For me, the real power comes when ideas intermingle and I’m able to discover connections that I truly could never have dreamed of under normal conditions. In both of my novels, there are things side-by-side on the page that came from two or more of my notes juxtaposed in ways that I could never have imagined at the time I was writing them down.
When I get momentum with my work, I let it take over
How and when I get work done during the day really changes over time, and it totally depends on what project I'm working on. With my novels, anyway, I don’t generally have external deadlines, so my work is usually self-directed.
I've observed for myself that not all weeks of writing are made equal. When I do try to impose a schedule on myself – like resolving that ‘I'll write for three hours every day and hit 1200 words’ – it can work out OK, but it’s usually not that great.
But I have learned that when I’m really on a roll – when I’ve found a voice that’s really working and that I’m excited about – I need to just clear the decks and go with it. I will empty my schedule, dive in, and stay up late in order to be as productive as I can. I would say this is how I got both of my novels written.
If you were to look at a graph of my productivity on both of them in terms of words on the page over time, my output wouldn’t be thin but steady, nor would it ever go down to zero. But you would see these huge leaps in productivity which seem to happen over a week or ten days.
Based on that lived, visceral experience, I’ve tried to pay more attention to the feeling of momentum when I get it, and really lean into it.
Over the last few months, I’ve been feeling stuck in a novel draft I’ve been working on, and so rather than spend my quarantine just struggling against it, I decided to set it aside and instead lean into the momentum I’ve built up in my work on a video game project.
Working in an olive grove helps create space in my brain
I’ve noticed that when I talk about doing creative work, words like ‘stew’, ‘simmer’, and ‘ferment’ keep coming up. Those metaphors really click for me, so obviously they must conform to something important that I have felt in my creative process.
For me, it has been extremely important and useful to create space where a bunch of seemingly unrelated material can get loaded into my brain – into my own personal RAM – and then just hang out in a non-directed, non-goal-oriented way. It can have a chance to stew, simmer, and ferment.

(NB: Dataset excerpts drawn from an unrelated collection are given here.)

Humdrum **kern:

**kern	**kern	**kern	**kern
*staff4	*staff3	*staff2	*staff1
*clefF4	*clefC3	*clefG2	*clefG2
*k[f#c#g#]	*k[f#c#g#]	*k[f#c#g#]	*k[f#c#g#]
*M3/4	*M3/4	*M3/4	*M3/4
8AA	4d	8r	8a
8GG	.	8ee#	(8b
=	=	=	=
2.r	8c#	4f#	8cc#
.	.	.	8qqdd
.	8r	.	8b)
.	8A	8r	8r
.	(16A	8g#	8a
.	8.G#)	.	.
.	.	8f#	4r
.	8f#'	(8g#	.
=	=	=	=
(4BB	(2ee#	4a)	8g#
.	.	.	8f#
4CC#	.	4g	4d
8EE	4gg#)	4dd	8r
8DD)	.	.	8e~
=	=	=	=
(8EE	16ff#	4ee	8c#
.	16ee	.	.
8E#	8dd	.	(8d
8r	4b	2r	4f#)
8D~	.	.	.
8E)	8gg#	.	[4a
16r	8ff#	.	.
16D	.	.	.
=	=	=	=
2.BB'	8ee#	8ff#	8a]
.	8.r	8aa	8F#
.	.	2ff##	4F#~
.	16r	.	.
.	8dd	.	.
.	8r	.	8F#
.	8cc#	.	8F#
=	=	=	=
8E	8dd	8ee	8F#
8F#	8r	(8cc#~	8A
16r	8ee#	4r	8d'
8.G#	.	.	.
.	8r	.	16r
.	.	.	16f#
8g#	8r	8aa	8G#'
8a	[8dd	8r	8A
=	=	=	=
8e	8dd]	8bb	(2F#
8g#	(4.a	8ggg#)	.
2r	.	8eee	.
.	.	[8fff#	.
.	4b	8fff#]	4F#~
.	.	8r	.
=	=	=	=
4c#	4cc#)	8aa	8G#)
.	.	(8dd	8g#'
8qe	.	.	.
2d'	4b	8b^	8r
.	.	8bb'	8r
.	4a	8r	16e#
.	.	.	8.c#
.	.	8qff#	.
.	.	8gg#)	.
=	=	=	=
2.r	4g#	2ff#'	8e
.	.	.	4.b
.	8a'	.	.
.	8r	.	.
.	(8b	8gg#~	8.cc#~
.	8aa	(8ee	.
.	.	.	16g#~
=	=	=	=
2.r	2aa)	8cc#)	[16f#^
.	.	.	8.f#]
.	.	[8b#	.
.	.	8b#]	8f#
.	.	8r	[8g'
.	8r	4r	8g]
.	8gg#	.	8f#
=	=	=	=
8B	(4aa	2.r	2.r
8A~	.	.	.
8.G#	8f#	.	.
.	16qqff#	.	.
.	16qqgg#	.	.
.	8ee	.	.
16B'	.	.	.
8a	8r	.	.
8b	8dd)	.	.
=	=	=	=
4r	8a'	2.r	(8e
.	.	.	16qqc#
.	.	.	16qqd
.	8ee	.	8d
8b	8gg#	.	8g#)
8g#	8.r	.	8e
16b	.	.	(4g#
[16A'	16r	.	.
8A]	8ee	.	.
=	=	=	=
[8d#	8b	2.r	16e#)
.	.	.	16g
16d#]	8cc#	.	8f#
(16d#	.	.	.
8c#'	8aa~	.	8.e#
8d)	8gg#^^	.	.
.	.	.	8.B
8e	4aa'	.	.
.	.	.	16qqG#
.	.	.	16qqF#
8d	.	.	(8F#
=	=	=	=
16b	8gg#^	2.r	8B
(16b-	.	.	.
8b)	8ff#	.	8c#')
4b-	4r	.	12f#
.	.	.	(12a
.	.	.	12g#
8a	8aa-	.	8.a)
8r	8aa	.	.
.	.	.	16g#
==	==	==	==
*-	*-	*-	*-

I don't think it's a surprise to anyone to know that there are certain activities that help create that space, and it’s been widely commented upon. Doing the dishes, walking the dog, cleaning the house – you need to be doing something.
For me, pruning trees in our olive grove is perfect. It takes a little bit of attention, but not that much attention. So a whole lobe of my brain can just be bubbling, milling, and spinning away. And I can tell you – good stuff comes out of it.
Two pieces of advice/advice on taking notes
I feel like I say this to a lot of people, especially aspiring fiction writers. In my experience, it is really important to do two things.
One: You have to train yourself to notice things. It's not 100% natural at first – it certainly wasn’t for me – but raising those antennae is a very worthwhile thing to do. And it snowballs: once I got started taking notes, I ended up taking more and more of them.
Two: Be very liberal about what you keep. If you're going through your notes, cross out one thing out of ten, rather than nine out of ten. Don't be too quick to dismiss ideas: you have no idea how material might be useful in the future. Something that may not seem like a great idea now may really bear fruit down the road – even years and years later.